BEGIN Data extract

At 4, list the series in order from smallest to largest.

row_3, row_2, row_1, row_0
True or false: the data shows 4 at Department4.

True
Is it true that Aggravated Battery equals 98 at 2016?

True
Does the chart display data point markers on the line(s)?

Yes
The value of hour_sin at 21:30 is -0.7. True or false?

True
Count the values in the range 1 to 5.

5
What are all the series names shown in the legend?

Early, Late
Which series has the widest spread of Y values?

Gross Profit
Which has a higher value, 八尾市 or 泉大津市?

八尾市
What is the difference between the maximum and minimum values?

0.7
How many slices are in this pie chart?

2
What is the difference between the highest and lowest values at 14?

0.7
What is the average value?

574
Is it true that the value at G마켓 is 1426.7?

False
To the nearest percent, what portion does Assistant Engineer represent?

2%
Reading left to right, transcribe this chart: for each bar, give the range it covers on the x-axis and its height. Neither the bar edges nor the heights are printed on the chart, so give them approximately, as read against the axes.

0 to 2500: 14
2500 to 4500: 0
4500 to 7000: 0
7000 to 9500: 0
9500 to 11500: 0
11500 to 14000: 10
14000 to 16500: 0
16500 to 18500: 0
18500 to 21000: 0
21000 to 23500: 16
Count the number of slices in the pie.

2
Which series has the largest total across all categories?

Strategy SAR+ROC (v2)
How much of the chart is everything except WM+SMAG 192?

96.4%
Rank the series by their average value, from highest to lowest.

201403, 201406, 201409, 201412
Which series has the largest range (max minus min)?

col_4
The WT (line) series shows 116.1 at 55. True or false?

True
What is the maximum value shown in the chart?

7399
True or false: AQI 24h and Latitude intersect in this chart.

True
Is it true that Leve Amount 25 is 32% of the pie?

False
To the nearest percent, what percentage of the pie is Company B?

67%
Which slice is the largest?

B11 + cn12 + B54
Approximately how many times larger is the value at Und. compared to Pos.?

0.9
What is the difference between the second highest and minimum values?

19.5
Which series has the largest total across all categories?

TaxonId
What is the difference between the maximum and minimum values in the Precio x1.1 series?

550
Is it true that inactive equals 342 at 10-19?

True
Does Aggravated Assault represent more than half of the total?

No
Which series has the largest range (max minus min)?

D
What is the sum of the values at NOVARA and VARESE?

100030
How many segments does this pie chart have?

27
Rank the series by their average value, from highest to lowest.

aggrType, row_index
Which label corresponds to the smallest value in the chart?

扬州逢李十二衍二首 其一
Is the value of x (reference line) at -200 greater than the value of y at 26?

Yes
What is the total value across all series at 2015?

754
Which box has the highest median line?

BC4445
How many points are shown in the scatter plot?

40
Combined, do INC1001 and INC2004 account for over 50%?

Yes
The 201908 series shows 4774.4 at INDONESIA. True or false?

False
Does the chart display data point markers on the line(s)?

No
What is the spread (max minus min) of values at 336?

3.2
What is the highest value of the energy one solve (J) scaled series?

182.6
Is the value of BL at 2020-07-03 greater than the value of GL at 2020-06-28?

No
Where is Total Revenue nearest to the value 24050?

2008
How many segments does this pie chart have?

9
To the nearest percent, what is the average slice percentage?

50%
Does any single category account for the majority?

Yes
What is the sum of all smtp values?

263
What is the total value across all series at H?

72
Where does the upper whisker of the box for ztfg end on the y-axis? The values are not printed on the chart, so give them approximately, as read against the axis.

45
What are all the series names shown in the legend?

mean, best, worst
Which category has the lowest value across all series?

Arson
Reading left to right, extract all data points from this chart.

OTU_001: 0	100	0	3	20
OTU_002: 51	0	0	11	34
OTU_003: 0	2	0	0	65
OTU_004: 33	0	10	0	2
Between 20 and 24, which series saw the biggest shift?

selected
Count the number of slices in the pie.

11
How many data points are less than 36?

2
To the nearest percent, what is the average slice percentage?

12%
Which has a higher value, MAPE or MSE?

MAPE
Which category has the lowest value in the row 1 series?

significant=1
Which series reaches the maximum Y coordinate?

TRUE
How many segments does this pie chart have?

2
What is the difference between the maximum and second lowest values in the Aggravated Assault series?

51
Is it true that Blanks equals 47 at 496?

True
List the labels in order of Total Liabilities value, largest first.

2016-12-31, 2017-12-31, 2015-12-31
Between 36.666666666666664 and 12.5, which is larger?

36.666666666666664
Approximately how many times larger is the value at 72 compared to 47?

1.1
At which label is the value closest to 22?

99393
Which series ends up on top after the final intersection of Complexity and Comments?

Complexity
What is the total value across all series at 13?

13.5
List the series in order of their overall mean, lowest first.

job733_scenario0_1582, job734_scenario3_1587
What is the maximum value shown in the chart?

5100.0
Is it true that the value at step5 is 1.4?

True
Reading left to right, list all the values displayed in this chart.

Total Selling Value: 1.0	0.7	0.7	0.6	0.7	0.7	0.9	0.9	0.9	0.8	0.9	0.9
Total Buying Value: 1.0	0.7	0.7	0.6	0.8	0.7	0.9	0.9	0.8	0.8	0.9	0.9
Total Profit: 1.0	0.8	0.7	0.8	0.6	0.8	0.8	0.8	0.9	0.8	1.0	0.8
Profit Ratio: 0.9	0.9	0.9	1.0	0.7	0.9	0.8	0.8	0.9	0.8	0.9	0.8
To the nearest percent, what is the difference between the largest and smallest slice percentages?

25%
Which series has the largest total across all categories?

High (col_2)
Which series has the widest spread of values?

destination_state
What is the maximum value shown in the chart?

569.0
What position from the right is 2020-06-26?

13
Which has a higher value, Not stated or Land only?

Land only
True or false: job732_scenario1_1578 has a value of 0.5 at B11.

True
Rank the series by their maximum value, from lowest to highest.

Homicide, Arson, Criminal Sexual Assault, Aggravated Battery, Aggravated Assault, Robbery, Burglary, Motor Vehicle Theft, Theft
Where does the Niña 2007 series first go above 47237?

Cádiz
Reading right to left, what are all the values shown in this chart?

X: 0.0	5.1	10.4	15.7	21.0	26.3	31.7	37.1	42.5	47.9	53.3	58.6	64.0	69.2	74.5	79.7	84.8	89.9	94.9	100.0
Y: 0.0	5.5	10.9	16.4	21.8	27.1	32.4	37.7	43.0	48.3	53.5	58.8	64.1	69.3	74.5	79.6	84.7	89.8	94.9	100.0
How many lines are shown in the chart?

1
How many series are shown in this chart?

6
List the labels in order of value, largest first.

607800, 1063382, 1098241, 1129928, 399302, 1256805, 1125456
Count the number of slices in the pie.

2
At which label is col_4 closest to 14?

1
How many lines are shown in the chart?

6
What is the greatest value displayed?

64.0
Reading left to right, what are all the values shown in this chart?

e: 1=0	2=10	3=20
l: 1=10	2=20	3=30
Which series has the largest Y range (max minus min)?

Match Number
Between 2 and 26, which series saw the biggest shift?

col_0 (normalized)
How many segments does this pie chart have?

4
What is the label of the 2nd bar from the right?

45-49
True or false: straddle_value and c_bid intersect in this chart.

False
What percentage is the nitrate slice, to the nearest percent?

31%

END Data extract

Count the lines in the listing that contain the word "Where", and reply with the number alone.

3